» **Stated task**: Extract every line of the entries below that contains the string "gland". Case counts, so a line with the string in different capitalization does not qualify.

BEGIN Dataset records

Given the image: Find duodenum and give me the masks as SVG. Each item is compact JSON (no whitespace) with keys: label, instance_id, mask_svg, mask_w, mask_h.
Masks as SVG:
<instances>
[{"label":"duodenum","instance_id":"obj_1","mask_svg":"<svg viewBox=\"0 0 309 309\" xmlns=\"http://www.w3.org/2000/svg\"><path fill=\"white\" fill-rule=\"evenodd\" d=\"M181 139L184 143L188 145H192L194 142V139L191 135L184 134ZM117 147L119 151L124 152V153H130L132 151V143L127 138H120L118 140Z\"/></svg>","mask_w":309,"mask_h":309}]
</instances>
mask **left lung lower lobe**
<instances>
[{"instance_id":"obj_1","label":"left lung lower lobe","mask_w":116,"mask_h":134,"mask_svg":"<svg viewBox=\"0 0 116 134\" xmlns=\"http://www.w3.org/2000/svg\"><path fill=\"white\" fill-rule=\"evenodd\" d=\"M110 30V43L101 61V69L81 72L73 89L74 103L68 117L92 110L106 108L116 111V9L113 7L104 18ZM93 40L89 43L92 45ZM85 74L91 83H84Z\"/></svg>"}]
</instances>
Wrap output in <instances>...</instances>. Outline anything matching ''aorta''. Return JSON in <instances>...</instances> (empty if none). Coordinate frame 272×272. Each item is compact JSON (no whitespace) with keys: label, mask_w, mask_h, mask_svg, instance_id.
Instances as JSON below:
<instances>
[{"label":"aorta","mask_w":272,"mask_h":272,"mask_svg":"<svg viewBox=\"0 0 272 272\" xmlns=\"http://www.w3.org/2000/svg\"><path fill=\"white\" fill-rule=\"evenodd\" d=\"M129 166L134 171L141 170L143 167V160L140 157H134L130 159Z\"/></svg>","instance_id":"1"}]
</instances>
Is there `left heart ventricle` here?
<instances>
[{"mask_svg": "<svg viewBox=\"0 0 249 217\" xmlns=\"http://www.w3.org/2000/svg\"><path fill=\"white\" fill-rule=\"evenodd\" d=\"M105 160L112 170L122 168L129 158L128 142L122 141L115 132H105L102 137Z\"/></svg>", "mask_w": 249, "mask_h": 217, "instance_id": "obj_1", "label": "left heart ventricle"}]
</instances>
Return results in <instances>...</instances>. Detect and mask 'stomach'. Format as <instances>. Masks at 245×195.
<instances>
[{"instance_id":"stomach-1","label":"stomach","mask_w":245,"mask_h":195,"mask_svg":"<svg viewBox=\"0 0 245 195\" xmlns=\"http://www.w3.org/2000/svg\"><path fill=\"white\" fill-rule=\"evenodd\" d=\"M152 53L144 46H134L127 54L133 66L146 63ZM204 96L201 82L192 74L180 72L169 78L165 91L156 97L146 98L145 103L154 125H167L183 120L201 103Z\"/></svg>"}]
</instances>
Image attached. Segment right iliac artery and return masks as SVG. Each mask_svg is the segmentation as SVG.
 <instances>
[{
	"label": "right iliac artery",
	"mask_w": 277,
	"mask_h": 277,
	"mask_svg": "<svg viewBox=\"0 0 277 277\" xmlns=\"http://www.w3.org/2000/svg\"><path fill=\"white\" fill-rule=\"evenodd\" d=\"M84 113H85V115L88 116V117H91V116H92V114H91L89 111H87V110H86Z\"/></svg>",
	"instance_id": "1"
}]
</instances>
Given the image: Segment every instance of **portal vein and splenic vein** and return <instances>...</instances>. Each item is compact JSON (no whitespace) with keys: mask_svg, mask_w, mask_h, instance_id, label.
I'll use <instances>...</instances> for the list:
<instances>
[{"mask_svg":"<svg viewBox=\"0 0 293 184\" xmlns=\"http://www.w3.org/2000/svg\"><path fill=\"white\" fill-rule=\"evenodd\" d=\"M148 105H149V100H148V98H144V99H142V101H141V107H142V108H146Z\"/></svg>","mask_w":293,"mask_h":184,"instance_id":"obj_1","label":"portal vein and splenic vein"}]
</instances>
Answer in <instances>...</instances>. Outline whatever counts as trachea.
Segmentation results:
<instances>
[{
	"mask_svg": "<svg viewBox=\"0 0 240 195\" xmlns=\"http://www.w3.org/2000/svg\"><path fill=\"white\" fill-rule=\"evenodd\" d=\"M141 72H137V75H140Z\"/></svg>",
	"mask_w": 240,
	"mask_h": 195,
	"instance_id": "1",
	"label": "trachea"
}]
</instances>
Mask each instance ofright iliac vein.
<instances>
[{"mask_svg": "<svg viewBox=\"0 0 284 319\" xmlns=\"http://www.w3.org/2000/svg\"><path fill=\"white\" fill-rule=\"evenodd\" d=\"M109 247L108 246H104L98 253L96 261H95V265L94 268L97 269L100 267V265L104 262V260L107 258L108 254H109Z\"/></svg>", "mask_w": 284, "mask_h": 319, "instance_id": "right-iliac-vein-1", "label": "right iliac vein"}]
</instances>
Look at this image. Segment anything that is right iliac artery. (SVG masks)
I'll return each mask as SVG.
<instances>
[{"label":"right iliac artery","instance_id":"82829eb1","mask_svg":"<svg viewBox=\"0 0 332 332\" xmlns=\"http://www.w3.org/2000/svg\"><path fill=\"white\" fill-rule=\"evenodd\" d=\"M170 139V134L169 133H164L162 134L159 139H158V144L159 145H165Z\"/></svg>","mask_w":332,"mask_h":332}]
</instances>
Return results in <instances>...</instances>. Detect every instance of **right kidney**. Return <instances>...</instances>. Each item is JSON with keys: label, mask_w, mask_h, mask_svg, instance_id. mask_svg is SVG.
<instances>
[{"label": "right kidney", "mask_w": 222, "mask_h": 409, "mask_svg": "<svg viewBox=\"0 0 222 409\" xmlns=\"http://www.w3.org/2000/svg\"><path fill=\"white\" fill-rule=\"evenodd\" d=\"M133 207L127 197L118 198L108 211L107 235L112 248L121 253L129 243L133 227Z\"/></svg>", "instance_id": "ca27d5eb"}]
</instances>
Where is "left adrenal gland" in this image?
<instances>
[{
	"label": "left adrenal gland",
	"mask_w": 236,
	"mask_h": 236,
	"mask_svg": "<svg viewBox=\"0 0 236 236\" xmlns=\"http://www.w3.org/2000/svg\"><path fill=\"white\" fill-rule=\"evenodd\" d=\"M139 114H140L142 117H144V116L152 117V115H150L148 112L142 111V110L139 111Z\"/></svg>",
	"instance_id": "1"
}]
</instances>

END Dataset records

» **Completed exercise**:
Where is "left adrenal gland" in this image?
	"label": "left adrenal gland",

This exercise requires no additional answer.